* _Activity a_
Answer these questions about the case summary below:
(i) What is the case number?
(ii) Who is listed as the defendant's attorney?
(iii) How long a term of supervised release did the district court impose?

* _Page extract_
· · · ·

United States of America v. Ted Howard Fulk

Southern District of Iowa - Federal Courthouse - Des Moines, Davenport & Council Bluffs

Case Number: 16-4088

Judge: Melloy

Court: United States Court of Appeals for the Eighth Circuit on appeal from the Southern District of Iowa (Scott County)

Plaintiff's Attorney: Melisa Kay Zaehringer

Defendant's Attorney: Terence L. McAtee - FPD

Description: Defendant Ted Howard Fulk pleaded guilty to one count of failure to register
as a sex offender in violation of 18 U.S.C. § 2250, his fourth conviction related to
registry requirements. The district court 1 sentenced him to thirty-seven months’
imprisonment and ten years’ supervised release. His supervised release includes a
special condition requiring court approval before traveling outside of the state of
Iowa. Fulk appeals the length of supervised release and the special travel condition.
We affirm.

· · · ·

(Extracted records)
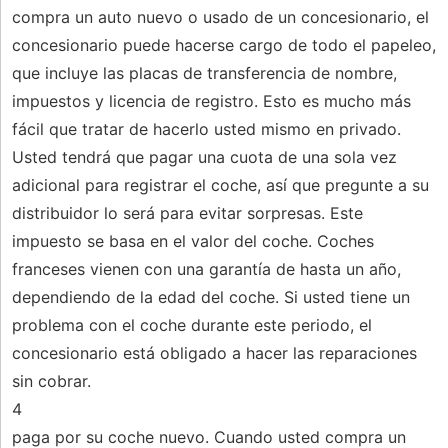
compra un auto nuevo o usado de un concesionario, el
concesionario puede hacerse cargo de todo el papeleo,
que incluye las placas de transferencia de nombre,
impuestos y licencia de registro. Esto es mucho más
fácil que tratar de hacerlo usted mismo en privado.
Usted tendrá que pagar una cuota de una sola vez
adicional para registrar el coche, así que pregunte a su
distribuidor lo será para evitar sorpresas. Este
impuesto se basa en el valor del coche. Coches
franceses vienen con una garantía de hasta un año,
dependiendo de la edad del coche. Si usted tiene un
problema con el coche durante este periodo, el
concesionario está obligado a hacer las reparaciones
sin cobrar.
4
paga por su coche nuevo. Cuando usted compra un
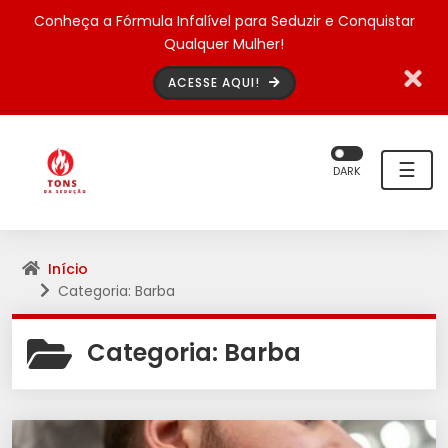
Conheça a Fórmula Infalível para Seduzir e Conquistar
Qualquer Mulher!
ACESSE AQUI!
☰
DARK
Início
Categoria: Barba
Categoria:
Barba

· · · ·

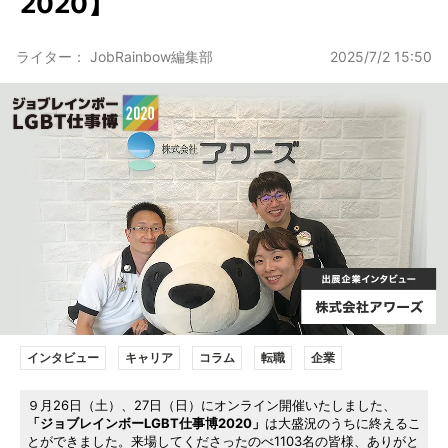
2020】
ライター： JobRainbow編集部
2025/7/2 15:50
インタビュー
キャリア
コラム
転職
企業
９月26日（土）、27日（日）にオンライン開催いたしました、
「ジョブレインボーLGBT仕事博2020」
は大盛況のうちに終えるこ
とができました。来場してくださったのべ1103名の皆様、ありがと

· · · ·

* _Activity b_
Reproduce the lines of the rows above, from the line containing "compra un auto" through the line containing "Usted tendrá que", inclusive.

* _Response area a_
(i) 16-4088
(ii) Terence L. McAtee - FPD
(iii) Ten years

* _Response area b_
compra un auto nuevo o usado de un concesionario, el
concesionario puede hacerse cargo de todo el papeleo,
que incluye las placas de transferencia de nombre,
impuestos y licencia de registro. Esto es mucho más
fácil que tratar de hacerlo usted mismo en privado.
Usted tendrá que pagar una cuota de una sola vez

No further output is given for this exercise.